Na krótko przed śmiercią Noguchi zajął trzecie miejsce w wyścigu Suzuka 8 Hours, który należy do najbardziej prestiżowych zawodów motocyklowych na świecie. "Pomimo najlepszych wysiłków personelu medycznego, Haruki zmarł w wyniku odniesionych obrażeń" - brzmi lakoniczny komunikat organizatorów mistrzostw Azji.
Zawodnik HARC Pro SDG Honda Racing rozbił się na czwartym okrążeniu wyścigu mistrzostw Azji. Noguchi uważany był za ogromny talent i wróżono mu sporą karierę na lokalnej ziemi. Na poważnym poziomie zadebiutował w roku 2017, gdy zaczął brać udział w mistrzostwach Japonii. W tym sezonie był uznawany za głównego kandydata do tytułu mistrza Azji.
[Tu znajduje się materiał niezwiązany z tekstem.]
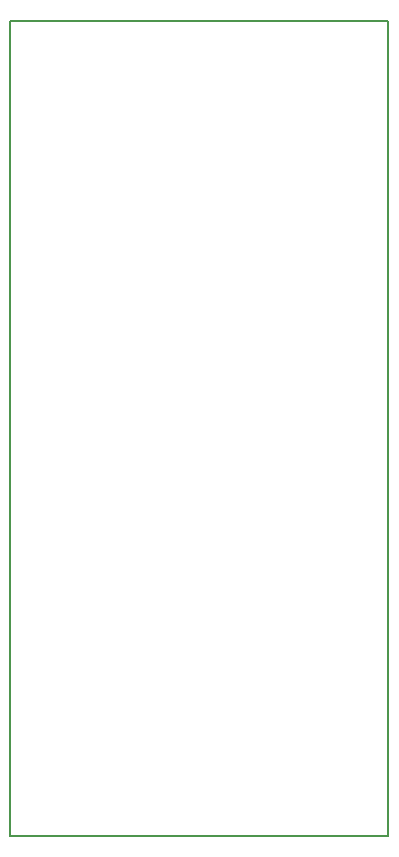
<source format=gm1>
G04 #@! TF.FileFunction,Profile,NP*
%FSLAX46Y46*%
G04 Gerber Fmt 4.6, Leading zero omitted, Abs format (unit mm)*
G04 Created by KiCad (PCBNEW 4.0.7) date Mon Nov 20 01:04:48 2017*
%MOMM*%
%LPD*%
G01*
G04 APERTURE LIST*
%ADD10C,0.100000*%
%ADD11C,0.150000*%
G04 APERTURE END LIST*
D10*
D11*
X106916500Y-78542500D02*
X74916500Y-78542500D01*
X106916500Y-147542500D02*
X106916500Y-78542500D01*
X74916500Y-147542500D02*
X106916500Y-147542500D01*
X74916500Y-78542500D02*
X74916500Y-147542500D01*
M02*

</source>
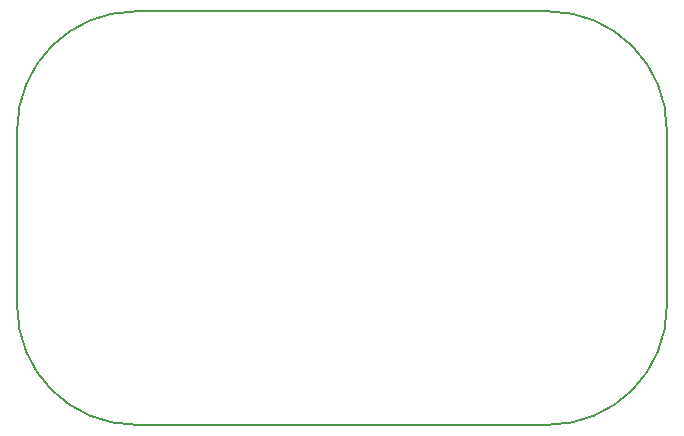
<source format=gbr>
%TF.GenerationSoftware,KiCad,Pcbnew,6.0.11-2627ca5db0~126~ubuntu22.04.1*%
%TF.CreationDate,2023-02-25T15:14:04-05:00*%
%TF.ProjectId,canbus-thermistor,63616e62-7573-42d7-9468-65726d697374,1.0*%
%TF.SameCoordinates,Original*%
%TF.FileFunction,Profile,NP*%
%FSLAX46Y46*%
G04 Gerber Fmt 4.6, Leading zero omitted, Abs format (unit mm)*
G04 Created by KiCad (PCBNEW 6.0.11-2627ca5db0~126~ubuntu22.04.1) date 2023-02-25 15:14:04*
%MOMM*%
%LPD*%
G01*
G04 APERTURE LIST*
%TA.AperFunction,Profile*%
%ADD10C,0.150000*%
%TD*%
G04 APERTURE END LIST*
D10*
%TO.C,BOARD*%
X64991268Y-103617468D02*
X99991268Y-103617468D01*
X109991268Y-78617468D02*
X109991268Y-93617468D01*
X54991268Y-78617468D02*
X54991268Y-93617468D01*
X64991268Y-68617468D02*
X99991268Y-68617468D01*
X64991268Y-68617468D02*
G75*
G03*
X54991268Y-78617468I-1J-9999999D01*
G01*
X109991262Y-78617468D02*
G75*
G03*
X99991268Y-68617468I-9999992J8D01*
G01*
X54991272Y-93617468D02*
G75*
G03*
X64991268Y-103617468I9999998J-2D01*
G01*
X99991268Y-103617468D02*
G75*
G03*
X109991268Y-93617468I2J9999998D01*
G01*
%TD*%
M02*

</source>
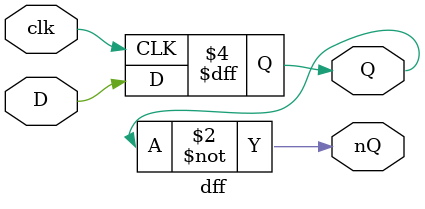
<source format=v>

module dff (
    input  wire clk,     // btnC
    input  wire D,       // sw[0]
    output reg  Q,       // led[0]
    output wire nQ       // led[1]
);
    initial Q = 1'b0;
    always @(posedge clk) begin
        Q <= D;
    end
    assign nQ = ~Q;
endmodule


</source>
Jeszcze kilka lat temu rodzice Noguchiego brali pod uwagę starty syna w Europie, wierząc w jego awans do MotoGP. W sezonie 2019 młody Japończyk pojawił się m.in. w Red Bull Rookies Cup, serii juniorskiej mającej wychowywać młode talenty. Zajął wtedy trzecie miejsce, przegrywając z Carlosem Tatayem i Pedro Acostą.
- Nie mogę uwierzyć, że musimy to ogłosić. Ledwie 10 dni temu doświadczyliśmy zaszczytu bycia na podium Suzuka 8h, po czym wysłaliśmy go do Indonezji, aby wywalczył dla nas tytuł mistrza Azji. Miał tylko 22 lata i nieograniczony potencjał. Miałem nadzieję, że już wkrótce na poważnie wkroczy na międzynarodową scenę - powiedział dyrektor zespołu HARC Pro SDG, Kotaro Honda.